### [Required action]
What you return must match the records word for word, except that images are dropped.

***

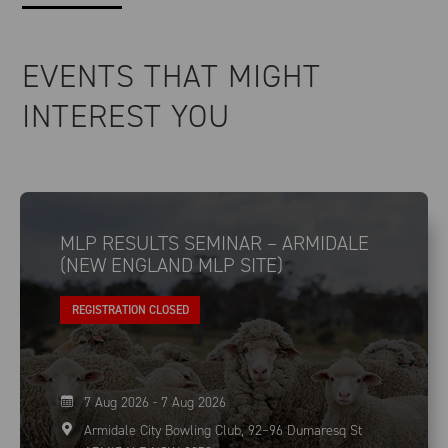
EVENTS THAT MIGHT
INTEREST YOU
MLP RESULTS SEMINAR – ARMIDALE
(NEW ENGLAND MLP SITE)
REGISTRATION CLOSED
7 Aug 2026 - 7 Aug 2026
Armidale City Bowling Club, 92–96 Dumaresq St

***

### [Answer space]
EVENTS THAT MIGHT
INTEREST YOU
MLP RESULTS SEMINAR – ARMIDALE
(NEW ENGLAND MLP SITE)
REGISTRATION CLOSED
7 Aug 2026 - 7 Aug 2026
Armidale City Bowling Club, 92–96 Dumaresq St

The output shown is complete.